Louis was watching the engine temperature gauge to the left of the odometer on the dashboard and getting nervous about the needle edging back toward hot. The Cadillac had already overheated once since they’d left New York.

“Then again, now it’ll match your balls,” Nancy said. “And I do like that look.”

They were heading south on the New Jersey turnpike and were less than thirty miles from Delaware. Half an hour after Jimmy’s Deep Throat enthusiast had turned down buying the Fleetwood Eldorado, Louis had stopped for a crew cut at a barbershop on Queens Boulevard and in walked Nancy. She’d followed him, she told him, from when he dropped off little Miss Ohio.

“Oklahoma,” Louis had told her. “And she was a runner up.”

Nancy didn’t have much money with her, but Louis knew she had some stashed in a bank she could get to in the morning. The problem was he couldn’t wait overnight, not with Jimmy and two bookies knowing he was flush with newfound money. Sooner or later word would get back to Eddie Vento’s crew.

Nancy said she could always sneak back to New York and withdraw the money another time, maybe when she visited her son. Louis wasn’t about to argue with her. All he wanted now was to get far enough away from New York so he could sell the bootlegged films he still had.

It was after one in the morning and they had been on the road since after sunset, stopping three times in total; once for dinner, once to fill the Cadillac’s huge gas tank and once to let the radiator cool down after it overheated outside Trenton.

“I’m excited about this,” Nancy said. “A new start and all. It’ll be good for us.”

Louis turned the radio on to drown out her overenthusiastic conversation. He wasn’t about to tell her about the money they didn’t have.

“And here’s a song that debuted back in June of this year,” the announcer said. “‘Manu Dibango, Soul Makossa’.”

“What the hell is that?” Nancy asked.

Louis listened to the repetitive lyrics and felt himself starting to relax.

“Mama what?” Nancy said. “What’s he saying?”

“I don’t know, but I like it,” Louis said.

“Sounds like jungle music.”

“It is. Guy’s from Africa somewhere.”

“You know this song?”

“I’ve heard it before. I like it.”

“Sounds like nonsense to me. I don’t get it.”

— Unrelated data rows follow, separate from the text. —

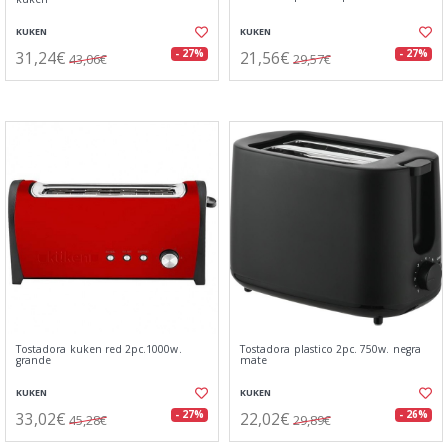
KUKEN
KUKEN
31,24€
21,56€
- 27%
- 27%
43,06€
29,57€
Tostadora kuken red 2pc.1000w.
Tostadora plastico 2pc. 750w. negra
grande
mate
KUKEN
KUKEN
33,02€
22,02€
- 27%
- 26%
45,28€
29,89€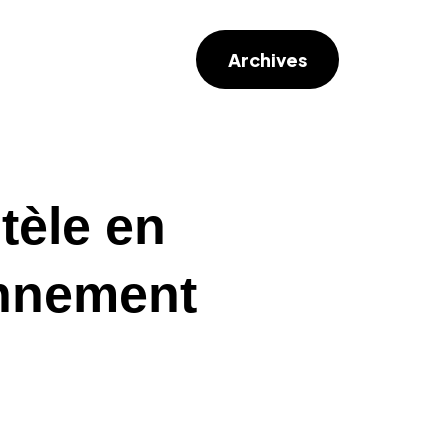
Archives
tèle en
ionnement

“I can’t hear it, you keep yapping.”

“Excuse me.”

She hadn’t shut up since they left the gas station in Brooklyn. Louis had just over a few grand in cash, what was left after he’d been scammed into paying off his gambling debts and buying a car he didn’t need. Nancy was potentially worth a lot more, but he wasn’t sure he could put up with her perky spirit another thousand miles, what was left before they reached Florida.

“I’ll bet this song is big in Bed-Stuy,” Nancy said.

Louis tried to ignore her commentary. He was thinking about the films he could sell once he was comfortable with the distance they’d traveled from New York. That would take at least another few hundred miles, but would mean some extra cash.

“Can I at least change stations when this shit is over?” Nancy said.

“Yeah, fine,” Louis said.

“Honestly, I don’t know how you stand it.”

“I can’t hear it.”

“What’s to hear. Mumbo jumbo. Mama bama Aunt Jemima.”

“Jesus Christ.”

“Jungle music is all it is. What, are you into black now?”

“Go ’head, change it, you want.”

He had to keep her happy or she’d make it impossible for him to finish the trip with her. He’d already thought about leaving her when they made the last stop. He would’ve if he still had half the money he’d had before he tried to buy and sell the car. He didn’t, though. Not anymore.

Louis hadn’t doubted she’d leave the kid behind and was surprised about the note she’d left John.

“I wrote I’d come up to see Little Jack at least once a year and that he could always come and stay with us for the summer once school was out,” Nancy had said.

“The summer, huh?” Louis said.

“He is my son.”

She hadn’t even mentioned the note until they were through the Holland tunnel. He wondered if she’d even felt guilty about the kid.

Now she changed stations while he thought about it again, leaving her someplace.